The minister of State for Ethics and Integrity Simon Lokodo has announced plans to reintroduce the law bill “kill the gays” in the East African nation. The establishment of the anti-gay law is scheduled for the weeks to come after it was nullified by the Constitutional Court in August 2014.    

“Homosexuality is not natural to Ugandans, but there has been a massive recruitment by gay people in schools, and especially among the youth, where they are promoting the falsehood that people are born like that,” announced the Minister Simon Lokodo.

“Our current penal law is limited. It only criminalises the act. We want it made clear that anyone who is even involved in promotion and recruitment has to be criminalised. Those that do grave acts will be given the death sentence”.

According to current laws which date back to British colonial rule, gay sex is punishable with up to life imprisonment.

 “Our current penal law is limited. It only criminalises the act,” explained Lokodo.

“We want it made clear that anyone who is even involved in promotion and recruitment has to be criminalised. Those that do grave acts will be given the death sentence,” he added.


Uganda and international condemnation

In the wake of the anti-gay law implementation five years ago, a number of Western countries imposed visa restrictions. They also suspended and dissolute military exercises.

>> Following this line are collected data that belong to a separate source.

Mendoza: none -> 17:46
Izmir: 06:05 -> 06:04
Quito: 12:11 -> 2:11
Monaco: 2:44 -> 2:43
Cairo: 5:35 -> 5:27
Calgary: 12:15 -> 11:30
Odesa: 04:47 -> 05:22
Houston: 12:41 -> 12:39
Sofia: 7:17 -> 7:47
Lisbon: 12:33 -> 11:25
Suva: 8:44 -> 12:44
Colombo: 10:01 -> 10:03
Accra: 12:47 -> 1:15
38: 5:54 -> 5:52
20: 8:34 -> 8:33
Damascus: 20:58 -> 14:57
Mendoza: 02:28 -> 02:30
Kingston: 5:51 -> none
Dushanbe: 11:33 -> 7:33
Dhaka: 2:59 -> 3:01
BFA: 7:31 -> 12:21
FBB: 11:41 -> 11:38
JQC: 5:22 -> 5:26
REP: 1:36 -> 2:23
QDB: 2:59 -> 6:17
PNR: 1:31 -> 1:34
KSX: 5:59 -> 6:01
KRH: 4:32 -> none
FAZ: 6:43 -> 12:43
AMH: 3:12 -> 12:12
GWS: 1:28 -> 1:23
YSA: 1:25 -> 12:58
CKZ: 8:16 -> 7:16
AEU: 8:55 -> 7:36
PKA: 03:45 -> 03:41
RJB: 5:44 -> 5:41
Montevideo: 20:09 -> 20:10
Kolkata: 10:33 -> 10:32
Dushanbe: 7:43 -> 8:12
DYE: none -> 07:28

“We don’t like blackmailing,” expressed the minister.

“Much as we know that this is going to irritate our supporters in budget and governance, we can’t just bend our heads and bow before people who want to impose a culture which is foreign to us”.

Pepe Julian Onziema, from Sexual Minorities Uganda, an alliance of LGBT+ organisations worries that this anti-gay law will instigate the number of homophobic attacks.

 “When the law was introduced last time, it whipped up homophobic sentiment and hate crimes,” said Onziema.

“Hundreds of LGBT+ people have been forced to leave the country as refugees and more will follow if this law is enacted. It will criminalise us from even advocating for LGBT+ rights, let alone supporting and protecting sexual minorities”.